Clocktower was independent, a-political, anti-dogmatic, and most importantly, extremely effective. And for those reasons, the intelligence services of nations around the world supported Clocktower, despite knowing almost nothing about it. No one knew when it had started, who directed it, how it was funded, or where it was headquartered. When Josh had joined Clocktower three years ago, he assumed he would get answers to those questions as a Clocktower insider. He was wrong. He had risen through the ranks quickly, becoming Chief of Intelligence Analysis for Jakarta Station, but he still knew no more about Clocktower than the day he’d been recruited from the CIA’s Office of Terrorism Analysis. And they seemed to want it that way.

Within Clocktower, information was strictly compartmentalized inside the independent cells. Everyone shared intel with Central, everyone got intel from Central, but no cell had the big picture or insight into the larger operation. And for that reason, Josh had been shocked to receive an invitation three days ago to a sort of “Summit Meeting” for the chief analysts of every Clocktower cell. He had confronted David Vale, the Jakarta station director, asking him if this was a joke. He’d said it wasn’t and that all the directors had been made aware of the meeting.

Josh’s shock at the invitation was quickly trumped by the revelations at the conference. The first surprise was the number of attendees: 238. Josh had assumed Clocktower was relatively small, with maybe 50 or so cells in the world’s hot spots, but instead, the entire globe was represented.

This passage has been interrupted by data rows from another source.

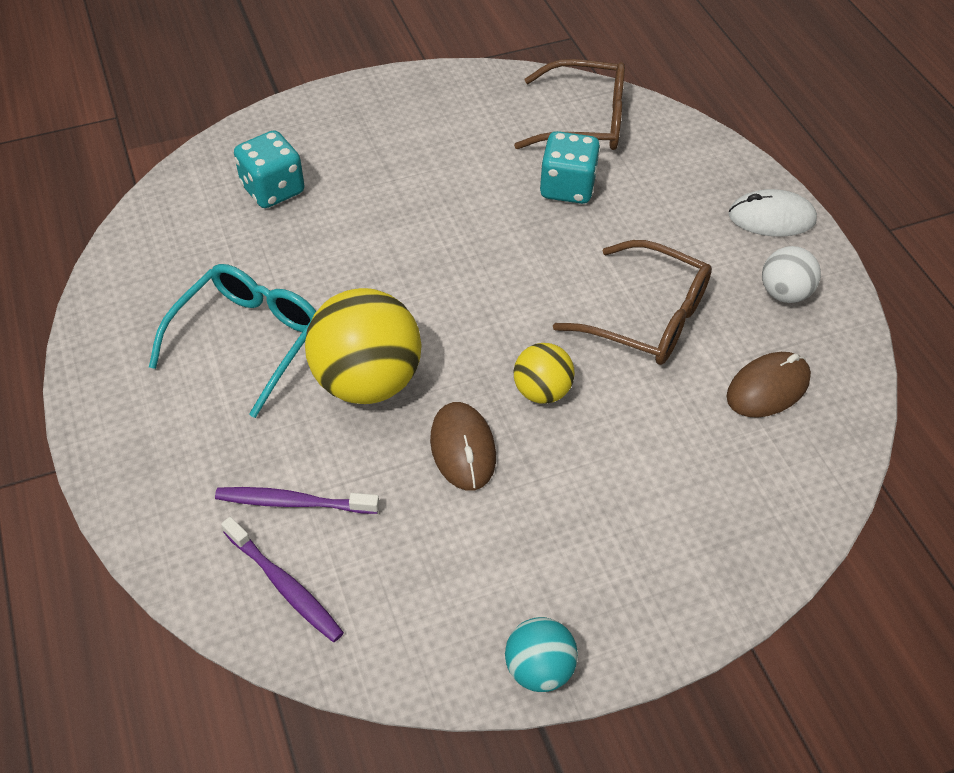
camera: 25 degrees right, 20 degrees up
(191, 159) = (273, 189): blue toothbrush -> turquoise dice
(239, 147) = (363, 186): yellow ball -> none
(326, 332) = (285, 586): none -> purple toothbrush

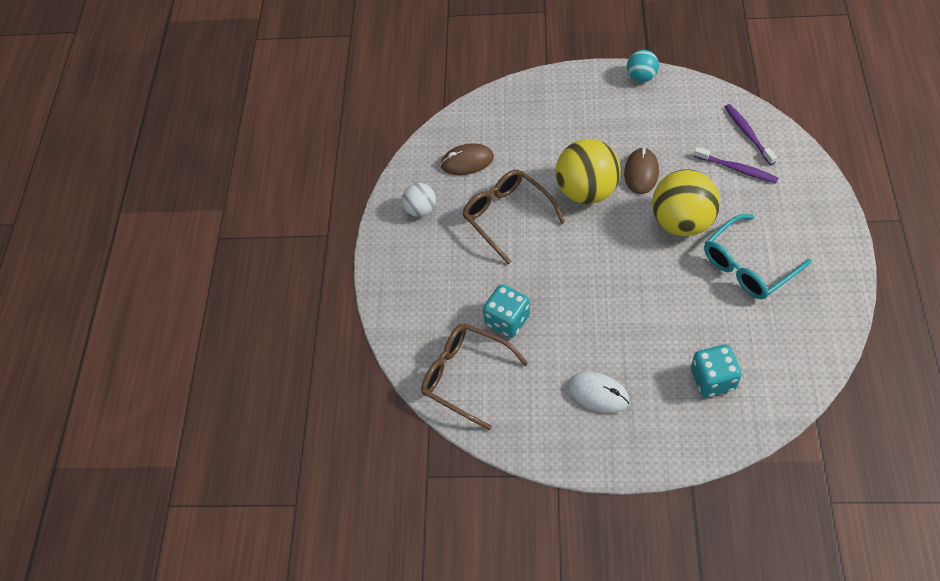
camera: 150 degrees left, 5 degrees up
(542, 391) = (587, 191): yellow ball -> yellow ball, size x1.87
(771, 218) = (392, 259): white mouse -> white mouse (598, 393)

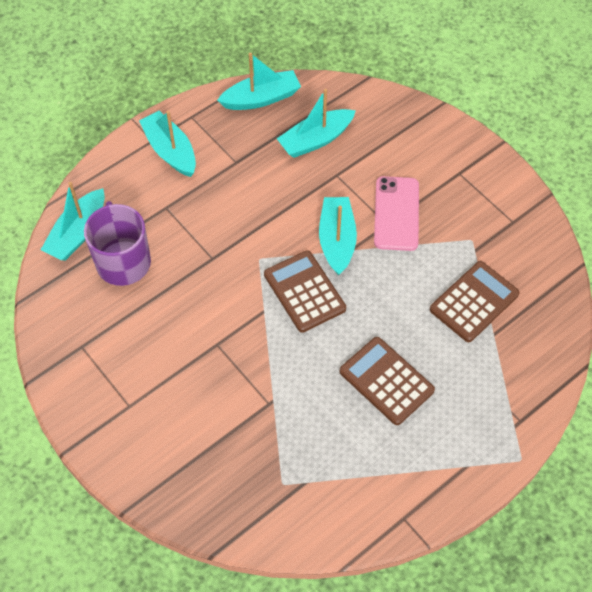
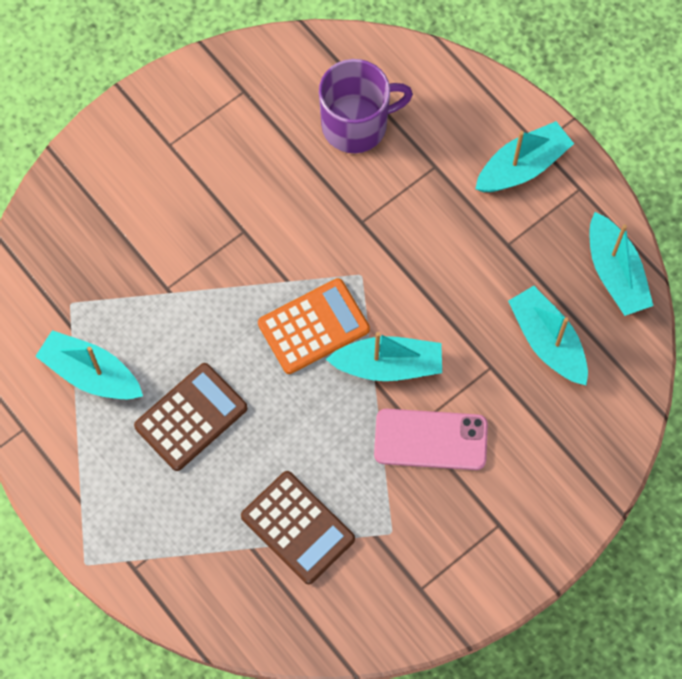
camera: 90 degrees right, 10 degrees up
(78, 233) = (396, 73): turquoise boat -> turquoise boat (91, 374)
(304, 291) = (313, 327): brown calculator -> orange calculator

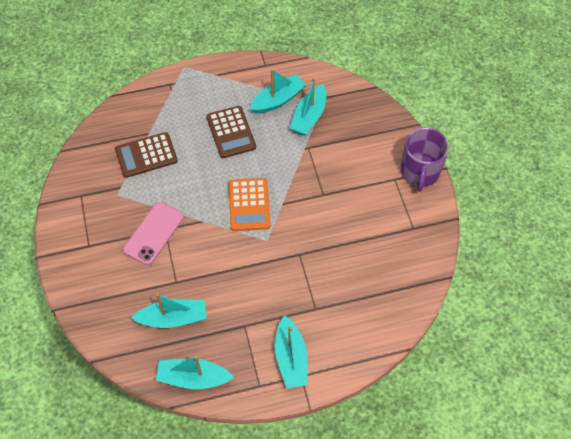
camera: 115 degrees right, 10 degrees down
(356, 124) = (364, 277): purple mug -> purple mug (420, 172)
(388, 365) = (206, 231): turquoise boat -> turquoise boat (309, 116)

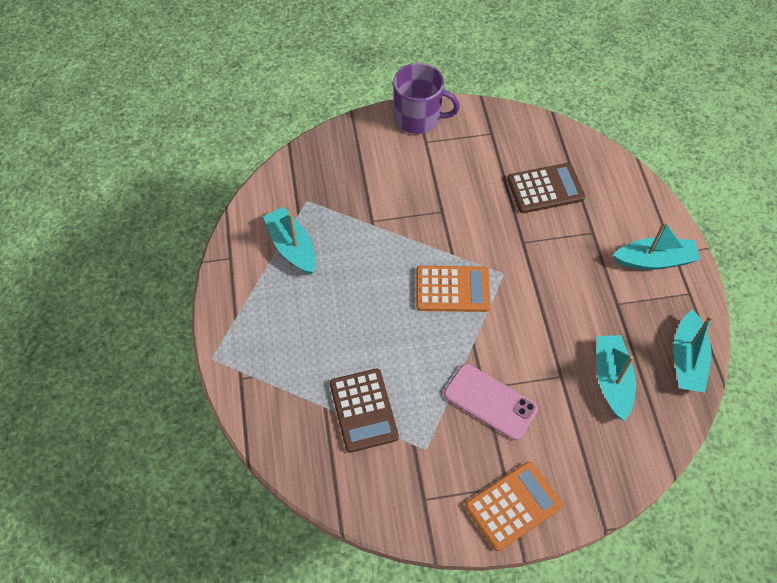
camera: 85 degrees left, 0 degrees up
(73, 250) = (513, 506): none -> orange calculator
(231, 132) = (337, 304): brown calculator -> brown calculator (545, 189)
(309, 116) = (324, 215): turquoise boat -> none

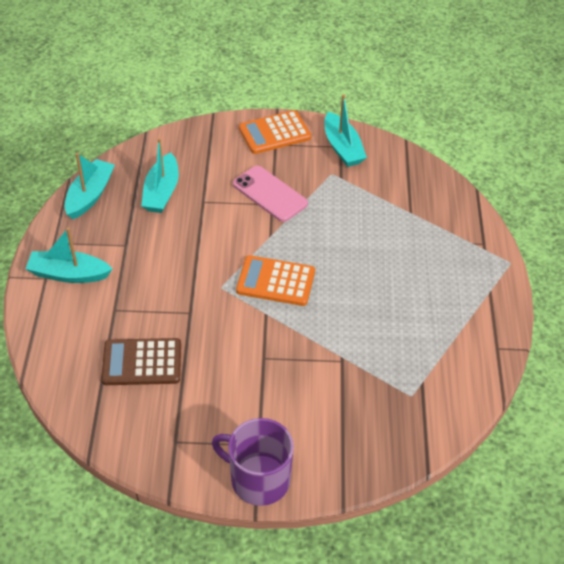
camera: 170 degrees left, 10 degrees down
(292, 247) = (430, 347): turquoise boat -> turquoise boat (342, 148)
(363, 410) = (378, 205): brown calculator -> none

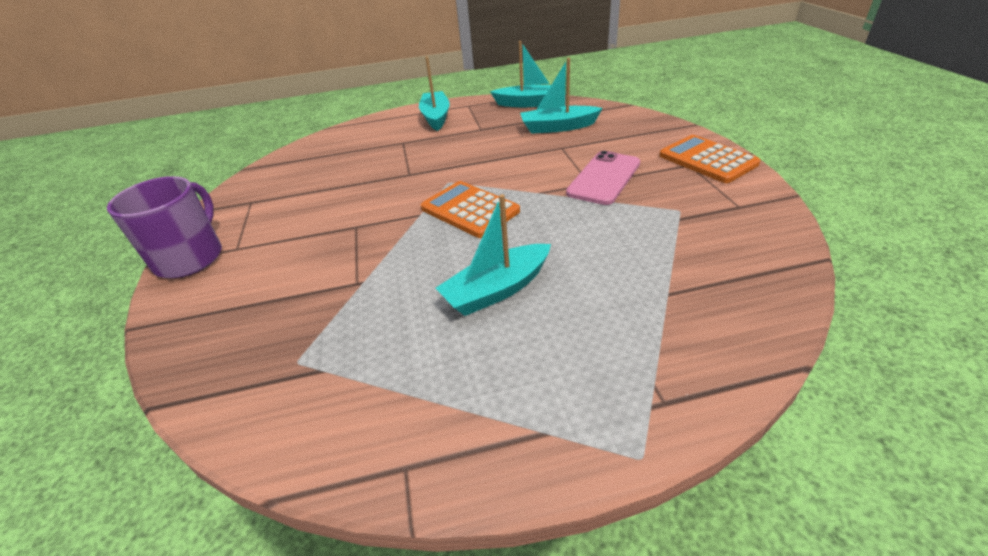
camera: 80 degrees right, 10 degrees down
(142, 362) = (343, 166): brown calculator -> none
(275, 281) = (470, 210): orange calculator -> orange calculator turned 45 degrees counterclockwise
(342, 148) = (738, 208): turquoise boat -> turquoise boat (497, 290)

Assuming each cell was the size of Jakarta Station, about 50 agents, there could be over 10,000 people working in the cells, plus the central organization, which had to be at least a thousand people just to correlate and analyze the intel, not to mention coordinate the cells.

The organization’s scale was shocking — it could be almost the size of the CIA, which had had around 20,000 total employees when he’d worked there. And many of those 20,000 worked in analysis in Langley, Virginia, not in the field. Clocktower was lean — it had none of the CIA’s bureaucracies and organization fat.